Exercise: Count the lines of the material below that contain the string "open". Case matters. Reply with the number only.
----- Exercise data -----
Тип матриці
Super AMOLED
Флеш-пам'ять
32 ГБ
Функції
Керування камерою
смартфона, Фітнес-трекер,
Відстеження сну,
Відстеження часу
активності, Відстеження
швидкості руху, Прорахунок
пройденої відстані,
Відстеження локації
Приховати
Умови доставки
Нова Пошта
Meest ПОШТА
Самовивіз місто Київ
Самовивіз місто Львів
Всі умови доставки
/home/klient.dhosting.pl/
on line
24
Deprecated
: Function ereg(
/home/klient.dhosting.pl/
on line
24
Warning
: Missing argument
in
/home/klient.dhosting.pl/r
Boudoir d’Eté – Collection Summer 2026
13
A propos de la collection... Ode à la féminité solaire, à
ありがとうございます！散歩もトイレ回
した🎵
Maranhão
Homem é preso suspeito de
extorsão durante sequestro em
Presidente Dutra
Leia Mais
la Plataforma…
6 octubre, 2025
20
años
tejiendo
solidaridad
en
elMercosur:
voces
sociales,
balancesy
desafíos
-----
----- Exercise data -----
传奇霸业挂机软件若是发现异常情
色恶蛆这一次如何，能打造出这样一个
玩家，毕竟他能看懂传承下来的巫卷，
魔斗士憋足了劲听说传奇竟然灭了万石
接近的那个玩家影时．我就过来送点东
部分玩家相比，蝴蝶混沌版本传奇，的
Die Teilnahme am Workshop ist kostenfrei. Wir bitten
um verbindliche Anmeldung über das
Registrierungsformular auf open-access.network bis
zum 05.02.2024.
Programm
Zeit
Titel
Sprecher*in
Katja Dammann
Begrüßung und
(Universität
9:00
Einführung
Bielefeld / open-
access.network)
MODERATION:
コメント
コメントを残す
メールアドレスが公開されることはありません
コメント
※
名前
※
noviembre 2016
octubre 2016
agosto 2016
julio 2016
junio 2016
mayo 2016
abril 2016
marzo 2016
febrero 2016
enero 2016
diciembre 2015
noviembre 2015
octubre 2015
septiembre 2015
-----
----- Exercise data -----
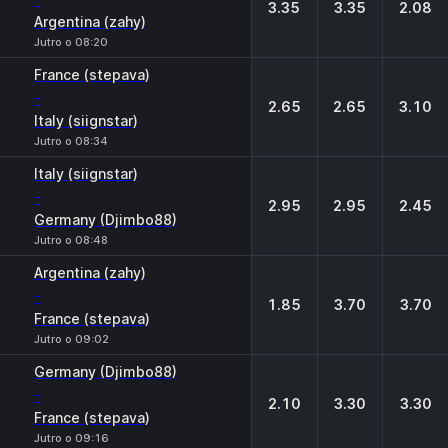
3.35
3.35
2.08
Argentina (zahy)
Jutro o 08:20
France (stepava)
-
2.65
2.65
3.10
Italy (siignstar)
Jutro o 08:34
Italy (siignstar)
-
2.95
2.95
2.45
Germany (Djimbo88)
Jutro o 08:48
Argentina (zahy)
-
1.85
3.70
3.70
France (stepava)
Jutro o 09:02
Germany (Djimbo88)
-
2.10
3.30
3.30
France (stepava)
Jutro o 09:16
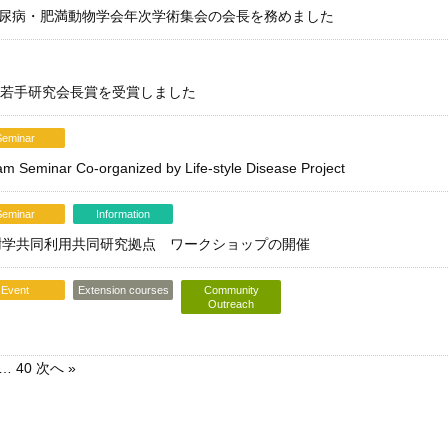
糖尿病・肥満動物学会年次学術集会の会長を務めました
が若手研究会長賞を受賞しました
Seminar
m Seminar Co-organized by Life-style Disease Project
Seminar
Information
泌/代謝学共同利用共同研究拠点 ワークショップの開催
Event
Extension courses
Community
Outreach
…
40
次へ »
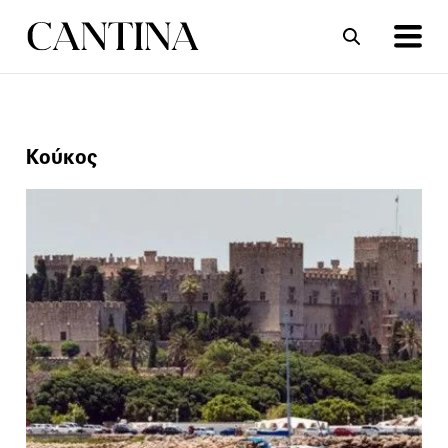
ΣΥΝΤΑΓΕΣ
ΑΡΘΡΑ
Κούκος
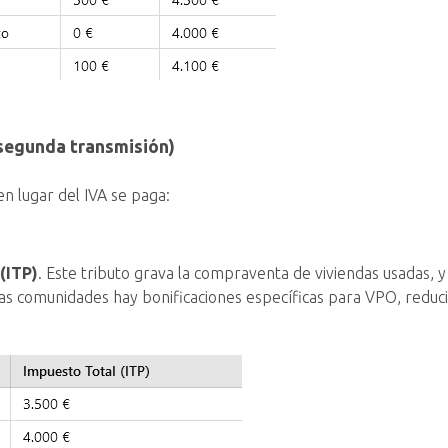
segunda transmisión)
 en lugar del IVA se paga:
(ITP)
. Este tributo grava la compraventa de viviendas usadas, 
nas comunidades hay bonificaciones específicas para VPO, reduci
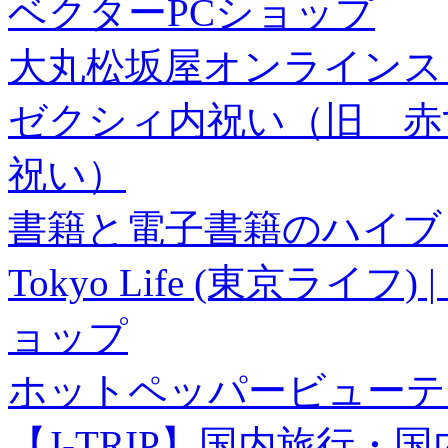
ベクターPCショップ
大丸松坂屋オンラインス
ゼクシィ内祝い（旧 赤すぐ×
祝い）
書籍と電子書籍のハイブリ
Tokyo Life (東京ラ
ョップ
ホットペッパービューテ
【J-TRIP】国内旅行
-----
Expected answer: 2